* What to do
In the passage on the residential CHP system, why are PEMFCs regarded as an emerging alternative to combustion-based cogeneration systems? Answer in one to three sentences.

Control Strategies Applied to a Residential CHP System Based on PEMFC Technology

Micro-cogeneration systems have received increasing attention in recent years because, by providing both useful electricity and heat with high efficiency, they can have a strategic role in reduction of greenhouse gas emissions according to the European Union targets. Among the micro-cogeneration technologies, Proton Exchange Membrane Fuel Cells (PEMFCs) are considered an emerging alternative to combustion-based cogeneration systems because of their high power density, low operating temperature, and fast start-up and shutdown. In this paper, a micro-cogeneration system (CHP) for residential application is investigated and its overall performance, under different control strategies, has been evaluated. The system consists of a natural gas steam reforming unit, a PEMFC unit, a heat recovery unit, a control unit and a DC/AC converter. In order to evaluate the CHP primary energy savings, according to the European Union directive 2004/8/EC, an Energy Management Algorithm (EMA) has been implemented. The EMA code allows to calculate all in/out energy fluxes by varying the CHP system operation mode in order to find the optimal control strategy month by month. This optimization procedure is based on system performance parameters such as the second-law efficiency, ηII, and the primary energy saving, PES. Results show that the CHP system allows to satisfy the electrical and thermal energy demand of a typical Italian household with a primary energy saving about equal to 28%.

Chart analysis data
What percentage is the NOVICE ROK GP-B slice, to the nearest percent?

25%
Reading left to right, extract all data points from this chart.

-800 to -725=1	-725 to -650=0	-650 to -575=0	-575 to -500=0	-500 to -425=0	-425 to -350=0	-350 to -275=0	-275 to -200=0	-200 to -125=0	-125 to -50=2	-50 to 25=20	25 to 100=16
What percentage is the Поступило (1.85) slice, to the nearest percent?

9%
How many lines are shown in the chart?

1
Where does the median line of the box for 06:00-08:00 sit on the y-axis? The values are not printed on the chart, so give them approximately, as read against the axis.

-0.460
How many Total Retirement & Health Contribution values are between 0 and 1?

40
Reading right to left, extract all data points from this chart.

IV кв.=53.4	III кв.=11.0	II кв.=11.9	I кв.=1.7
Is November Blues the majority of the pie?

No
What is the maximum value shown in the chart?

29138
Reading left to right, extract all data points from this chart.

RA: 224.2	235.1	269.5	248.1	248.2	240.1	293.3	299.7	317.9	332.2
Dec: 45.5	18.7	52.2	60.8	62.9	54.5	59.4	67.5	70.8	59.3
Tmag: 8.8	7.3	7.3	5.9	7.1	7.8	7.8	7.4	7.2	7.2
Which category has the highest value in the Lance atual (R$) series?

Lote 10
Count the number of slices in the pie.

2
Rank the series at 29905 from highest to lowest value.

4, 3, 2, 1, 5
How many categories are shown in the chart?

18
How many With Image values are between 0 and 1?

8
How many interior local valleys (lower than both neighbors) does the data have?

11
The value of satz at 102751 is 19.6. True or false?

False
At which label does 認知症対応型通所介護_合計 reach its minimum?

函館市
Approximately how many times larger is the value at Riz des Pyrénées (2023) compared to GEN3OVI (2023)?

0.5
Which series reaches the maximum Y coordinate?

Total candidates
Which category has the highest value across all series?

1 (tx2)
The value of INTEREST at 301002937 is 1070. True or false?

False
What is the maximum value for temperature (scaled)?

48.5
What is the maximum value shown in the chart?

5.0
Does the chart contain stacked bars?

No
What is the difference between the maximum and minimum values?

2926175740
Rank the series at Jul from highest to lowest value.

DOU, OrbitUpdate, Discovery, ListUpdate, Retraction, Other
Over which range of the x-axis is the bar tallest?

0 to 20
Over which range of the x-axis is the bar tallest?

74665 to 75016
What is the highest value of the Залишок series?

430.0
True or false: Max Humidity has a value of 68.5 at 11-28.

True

* Output below
PEMFCs are regarded as an emerging alternative because of their high power density, their low operating temperature, and their fast start-up and shutdown.